The AHA supports voluntary consensus-based cybersecurity practices, such as those announced in January by HHS. These cybersecurity performance goals (CPGs) are targeted at defending against the most common tactics used by cyber adversaries to attack health care and related third parties, such as exploitation of known technical vulnerabilities, phishing emails and stolen credentials.

The AHA was meaningfully involved in the development of the CPGs and will continue to work collaboratively with HHS, the Healthcare Sector Coordinating Council and other federal partners to enhance cybersecurity efforts for the entire health care field, including hospitals and health systems, technology providers, payers, pharmacists and other vendors, to ensure we are all protected against the primary source of cyber risk – criminal and nation state-supported cyber adversaries.

The President’s FY 2025 budget recommends new penalties for hospitals and health systems for not meeting what the Administration defines as essential cybersecurity practices. Beginning in FY 2029, the Administration proposes to enforce adoption of essential practices with hospitals failing to meet these standards facing penalties of up to 100% of the annual market basket increase and, beginning in FY 2031, potential additional penalties of up to 1% off the base payment. Critical access hospitals that fail to adopt the essential practices would incur a payment reduction of up to 1%, but their total penalty is capped. While it is coupled with funding purported to assist hospitals in defending against cyberattacks, the per hospital benefit would be extremely limited.
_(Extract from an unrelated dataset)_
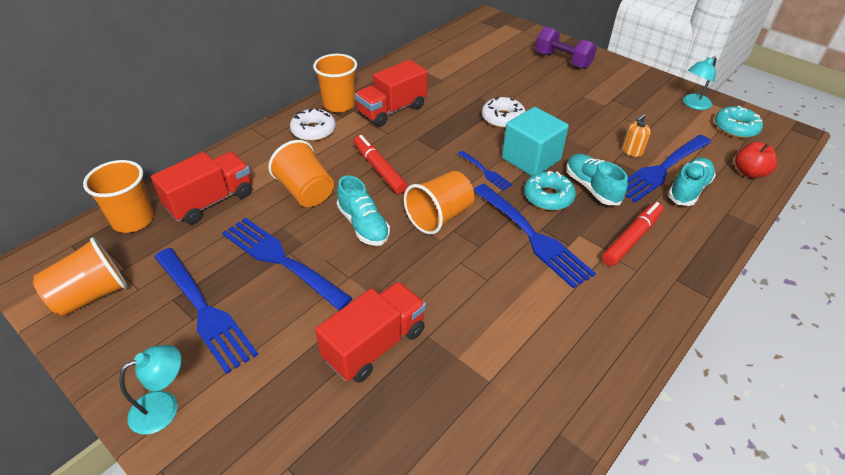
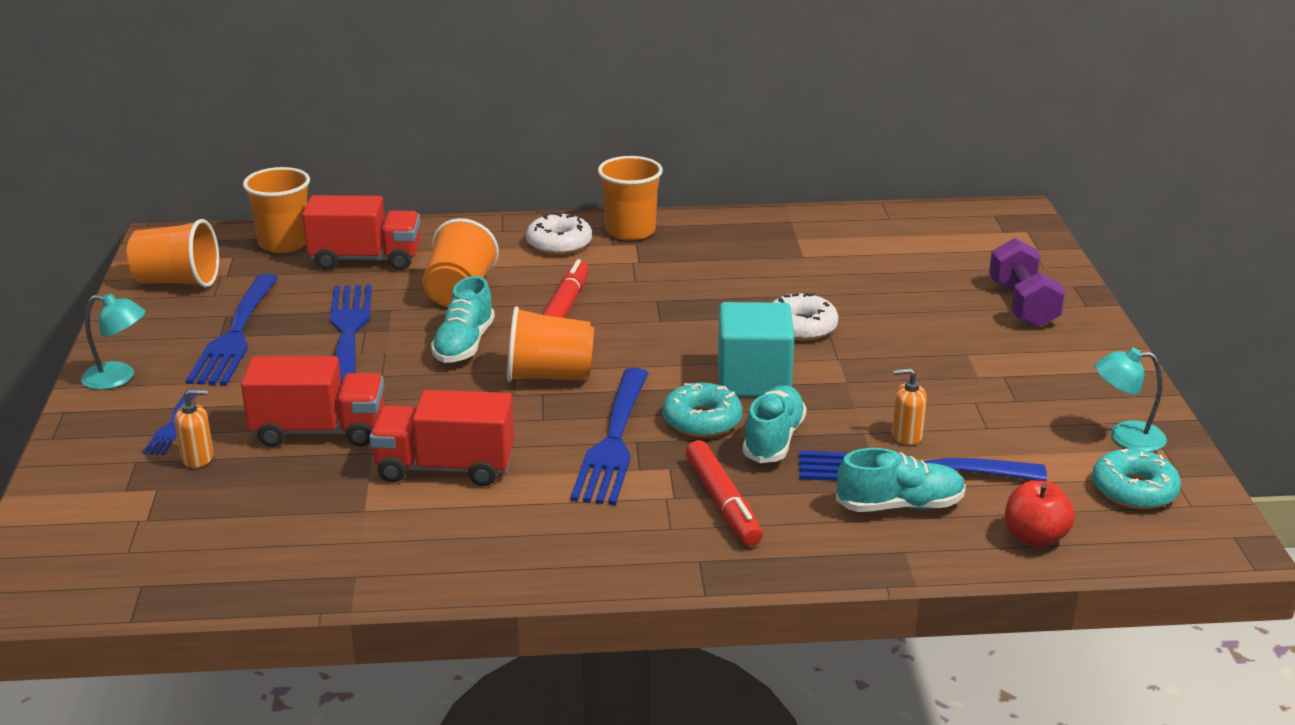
camera: 45 degrees right, 15 degrees down
red truck [355,60,427,126] -> red truck moved to [369,390,514,486]
blue fork [458,151,513,191] -> blue fork moved to [143,389,195,455]
red marker [602,202,664,266] -> red marker turned 75 degrees clockwise [686,440,763,546]
none -> orange soap dispenser [175,389,214,468]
The AHA opposes proposals for mandatory cybersecurity requirements being levied on hospitals as if they were at fault for the success of hackers in perpetrating a crime. The now well-documented source of cybersecurity risk in the health care sector, including the Change Healthcare cyberattack, is from vulnerabilities in third-party technology, not hospitals’ primary systems. No organization, including federal agencies, is or can be immune from cyberattacks. Imposing fines or cutting Medicare payments would diminish hospital resources needed to combat cybercrime and would be counterproductive to our shared goal of preventing cyberattacks.
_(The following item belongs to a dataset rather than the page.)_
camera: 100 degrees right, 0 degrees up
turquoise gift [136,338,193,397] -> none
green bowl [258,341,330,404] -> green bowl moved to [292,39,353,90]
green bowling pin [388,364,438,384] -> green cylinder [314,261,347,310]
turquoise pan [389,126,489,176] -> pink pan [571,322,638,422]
To make meaningful progress in the war on cybercrime, Congress and the Administration should focus on the entire health care sector and not just hospitals. Furthermore, for any defensive strategy imposed on the health care sector, Congress should call on federal agencies to protect hospitals and health systems — and the patients they care for — by deploying a strong and sustained offensive cyber strategy to combat this ongoing and unresolved national security threat. Health care is a top critical infrastructure sector with direct impact to public health and safety and must be protected. Any cyberattack on the health care sector that disrupts or delays patient care creates a risk to patient safety and crosses the line from an economic crime to a threat-to-life crime. These attacks should be aggressively pursued and prosecuted as such by the federal government. We use the term “prosecuted” in all sense of the definition related to the totality of the government’s capabilities and authorities, including intelligence and military authorities.

Imposing swift and certain consequences upon cyber adversaries, who are often provided safe harbor in non-cooperative foreign jurisdictions, such as Russia, China, Iran and North Korea, is essential to reducing the cyber threats targeting health care and the nation.

CONCLUSION

The cybersecurity proposal put forward in the President’s FY 2025 budget that would penalize hospitals is misguided and will not improve the overall cybersecurity posture of the health care sector. Imposing fines or cutting Medicare payments will only weaken the collective cyber defense capability of the entire health sector. The penalties described in this proposal would only serve to deplete the resources needed to combat cybercrime and would be counterproductive to our shared goal of preventing cyberattacks. Hospitals are just one piece of the health care sector and hospitals alone cannot control the cyber risks for the entire sector. To make meaningful progress in the war on cybercrime, AHA urges Congress to enact policies that address cybersecurity sector-wide and not force hospitals to shoulder responsibility for systems outside of their control.